A sus 30 años, este actor catalán pisa fuerte sea cual sea la faceta artística que cultive. Empezó como bailarín, prosiguió como cantante y en la actualidad se encuentra centrado en una faceta actoral que le está dando tantas satisfacciones como las de haber pertenecido al reparto de “Perdóname, señor” o la de protagonizar, en la actualidad, la versión española en teatro musical de la recordada película, “Dirty Dancing”. Una historia que ha enamorado a varias generaciones admiradoras de Patrick Swayze quien, a partir de dicho rodaje, se convirtió en uno de los intérpretes más populares de su generación. Tomando el relevo del personaje de Johnny Castle, Christian se mete al público en el bolsillo cada noche dejando para que pensemos moralejas como que no hay nada indigno si se hace con honestidad o que nunca es tarde para reescribir nuestra propia historia, sobre todo en lo que a sentimientos se refiere.

-Hace un año que empezasteis a montar esta versión de “Dirty Dancing”… ¿Ha estado muy presente en la construcción de “tu” Johnny el original?

-Nada, cero. De hecho, la película la vi hace mucho y porque mi madre era muy fanática. Una vez que me seleccionaron para el papel preferí no revisarla intentando evitar las comparaciones. Tenía una imagen en mi memoria al respecto pero opté por hacerlo desde cero, a pesar de que existan evidentes coincidencias en la esencia.

-¿Sientes la responsabilidad de la multitud de auténticos fans del rodaje que van a veros?

-Sí, sobre todo por no decepcionar. Puedes defender que tu personaje es el mejor pero, si no se parece al de la película, en este caso no sería un buen resultado. Es gracioso porque sin copiar el rodaje, cuando hago la función, muchos me dicen que hablo o me muevo igual que Patrick Swayze. Ha habido bastantes coincidencias porque yo, por ejemplo, hace un tiempo también me dedicaba al baile y era mi pasión. Lo importante, al final, es que la gente no salga decepcionada.
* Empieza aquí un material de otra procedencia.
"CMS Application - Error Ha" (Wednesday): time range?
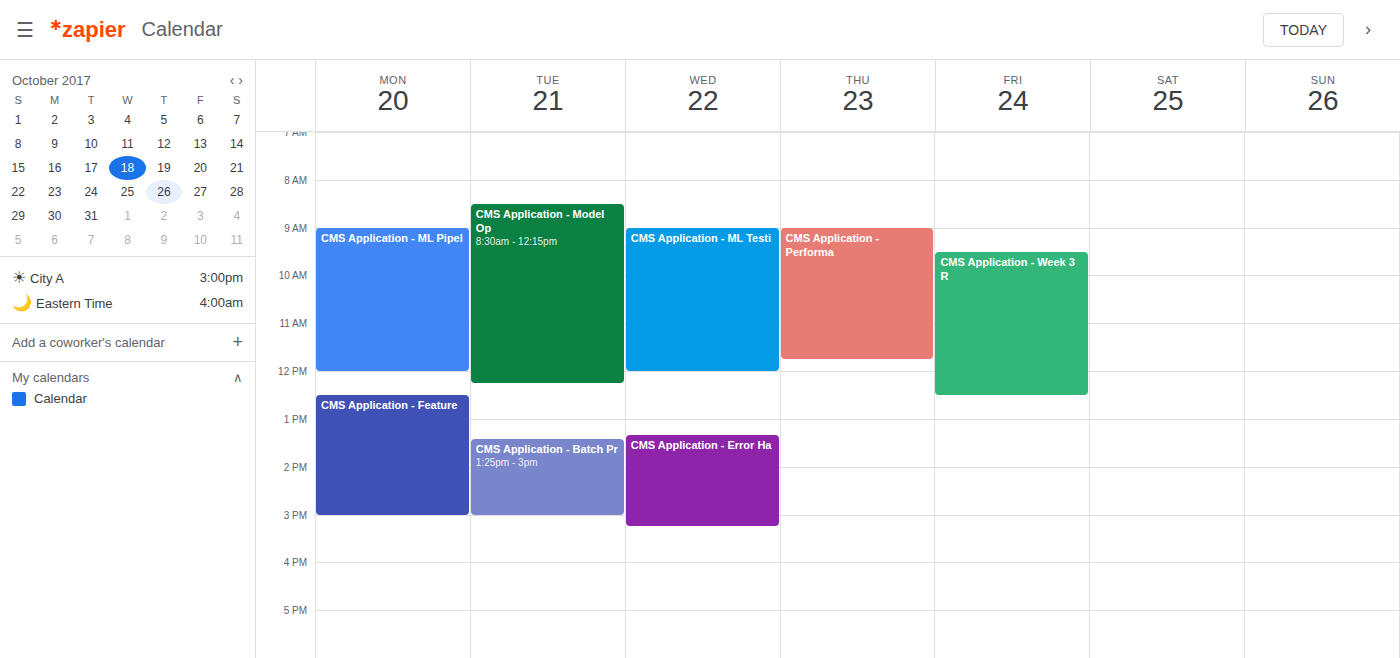
1:20 PM to 3:15 PMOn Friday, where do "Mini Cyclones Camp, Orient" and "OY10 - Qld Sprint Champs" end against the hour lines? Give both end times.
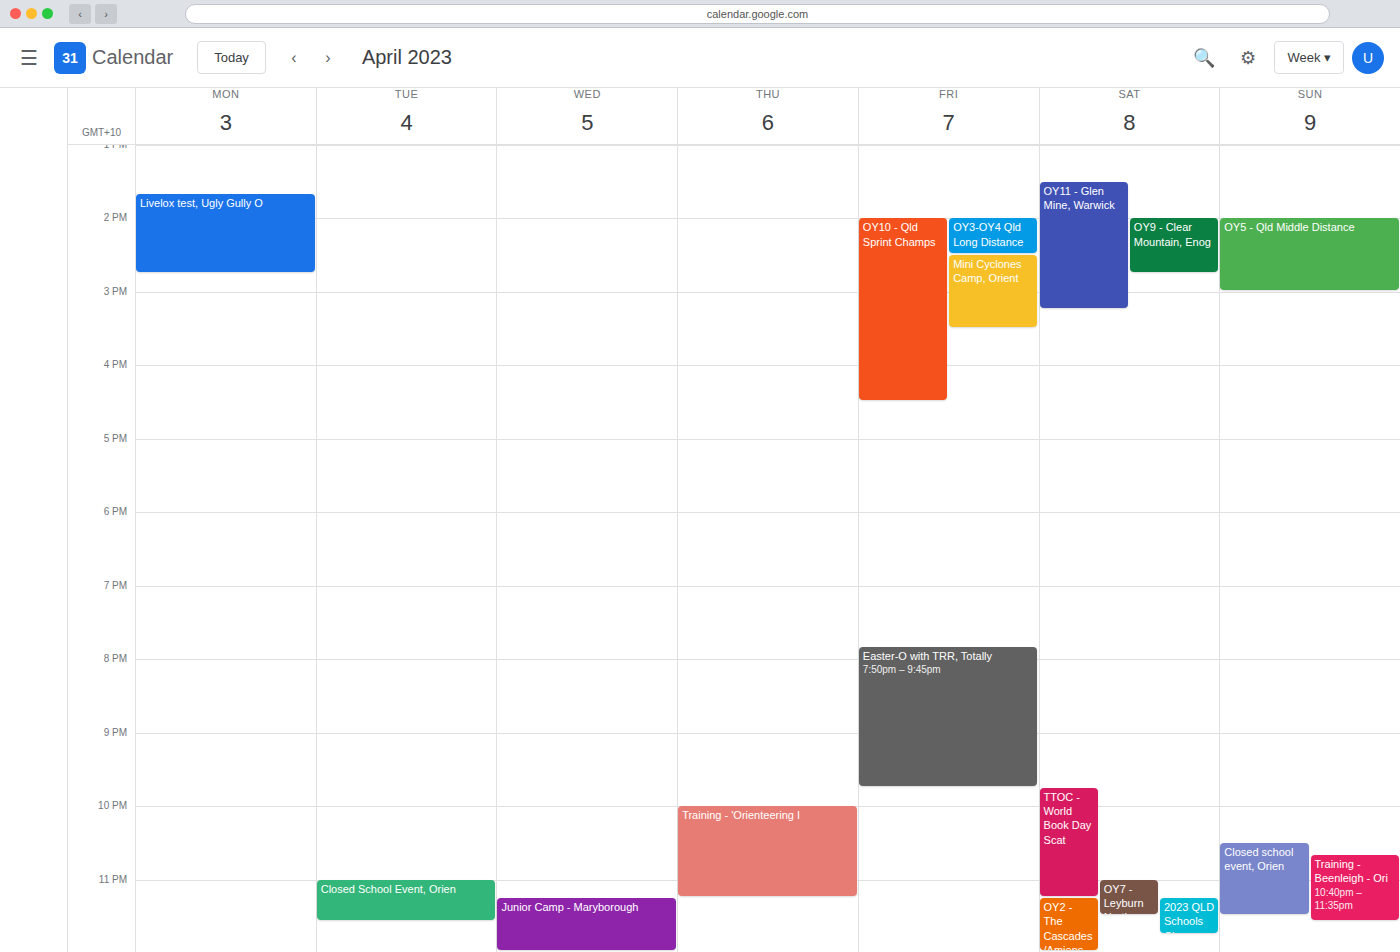
"Mini Cyclones Camp, Orient": 3:30 PM, halfway between the 3 PM and 4 PM lines. "OY10 - Qld Sprint Champs": 4:30 PM, halfway between the 4 PM and 5 PM lines.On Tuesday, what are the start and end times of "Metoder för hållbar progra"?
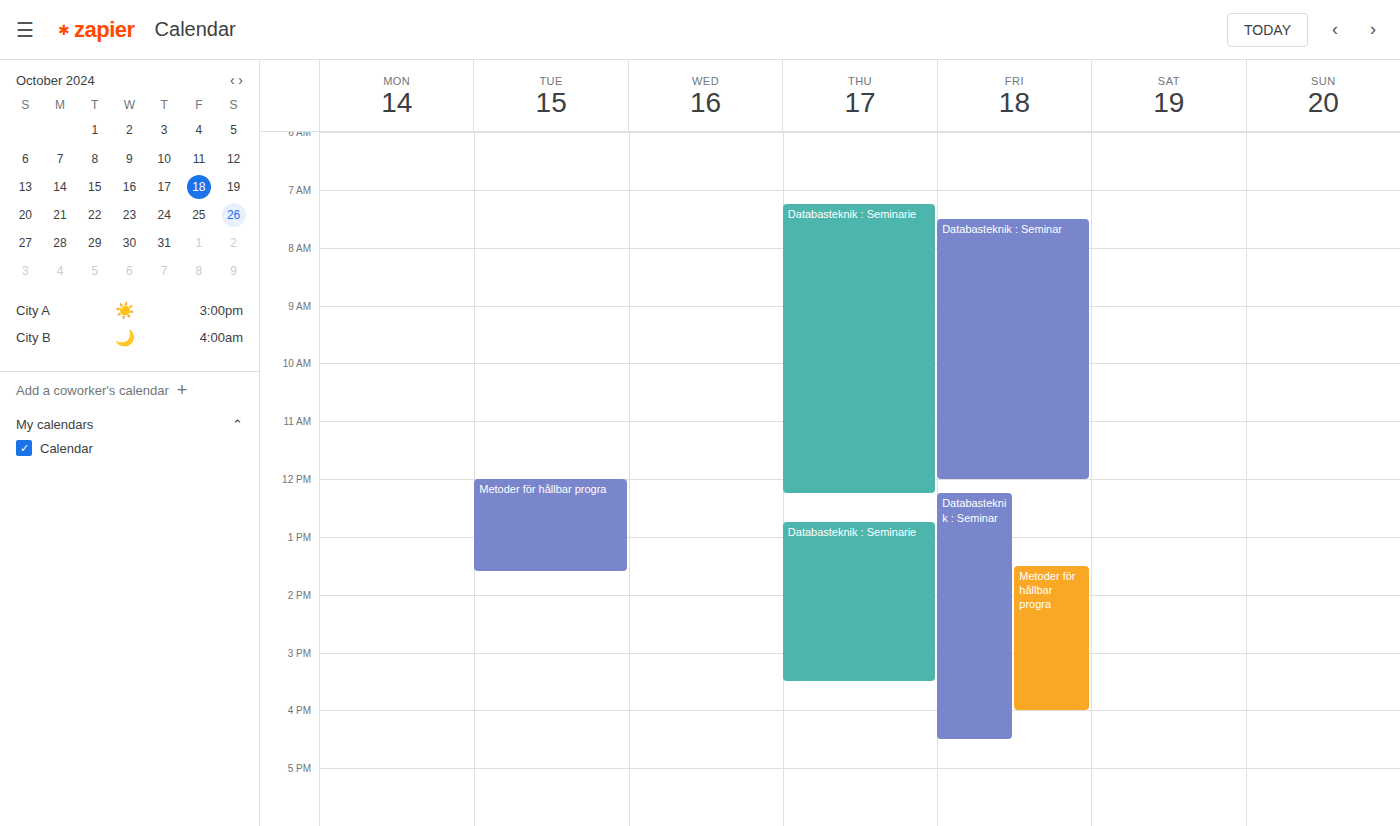
12:00 to 13:35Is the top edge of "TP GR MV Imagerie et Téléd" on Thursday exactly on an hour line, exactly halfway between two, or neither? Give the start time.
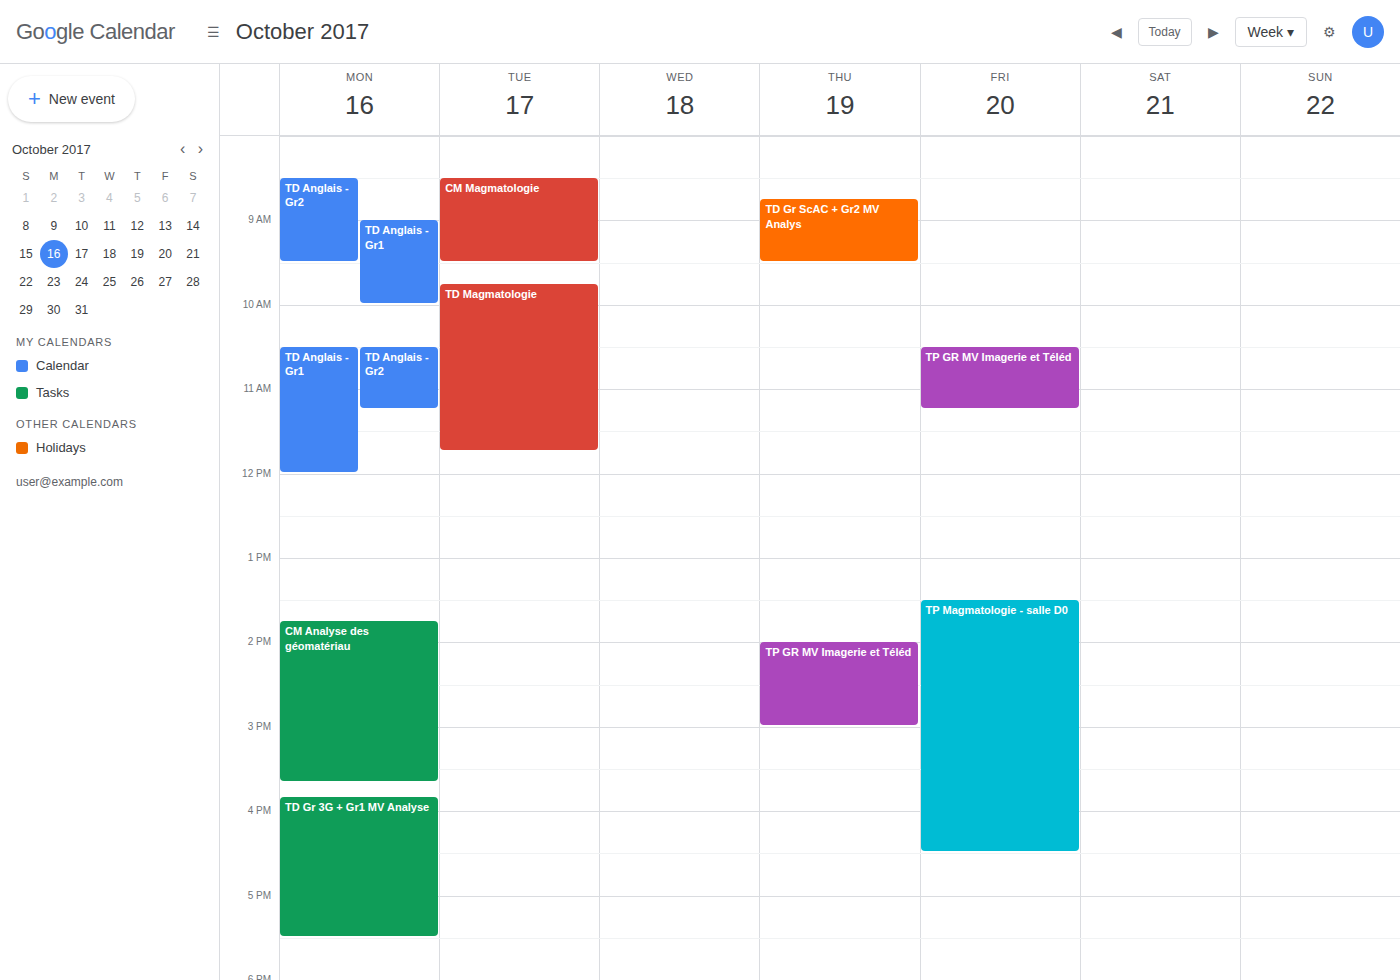
2:00 PM -- exactly on the 2 PM line.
-¿Te pareces en algo a este chico?

-Somos dos supervivientes y sí que he usado cosas mías como la amistad, el amor platónico que tiene por Penny. En eso me parezco porque en la vida real, cuando conecto con alguien, soy fiel a muerte.

-El guión está ambientado en la década de los 50… ¿La manera de entender el amor ha cambiado?

-No tanto. Hay un “modus operandi” distinto pero, en el fondo, es lo mismo. Todo el mundo, como Baby, tiene un primer amor por el que eres capaz de lo que sea. Es algo intergeneracional.

-Por cierto, en la función se plantea el cómo usar el sexo para seguir manteniéndose, algo muy de moda en relación a tu profesión, a raíz de los escándalos de Hollywood… ¿Tu opinión al respecto?

-Es algo muy peliagudo. No dudo que haya muchos que hayan sido acosados pero a veces tratamos el sexo como un tabú o algo malo. Es como el que cambiaba naranjas por limones. Cada uno lo hace como puede pero no puedes meter a todos en el mismo saco. También están los que han podido subirse a según qué barco fácil donde han podido saber de ellos gracias a eso. Pertenecemos a un mundo en el que, para trabajar, tienen que acordarse de ti a cualquier costa.

-Hay una escena en la que enseñas el culete y los espectadores se arrancan en aplausos… ¿Cómo lo llevas?

-Es un punto del espectáculo que, en principio, no estaba contemplado. Por una parte, bien, pero por otra da un poco de rabia que, después de dos horas y veinte de “show”, el comentario de muchos sea qué bien bailas y qué buen culo tienes. Sea como sea es lógico porque, como te decía, pertenece a esas cuestiones todavía tabú. Es “Dirty Danging”, “baile sucio”, y no pasa nada por una pincelada así.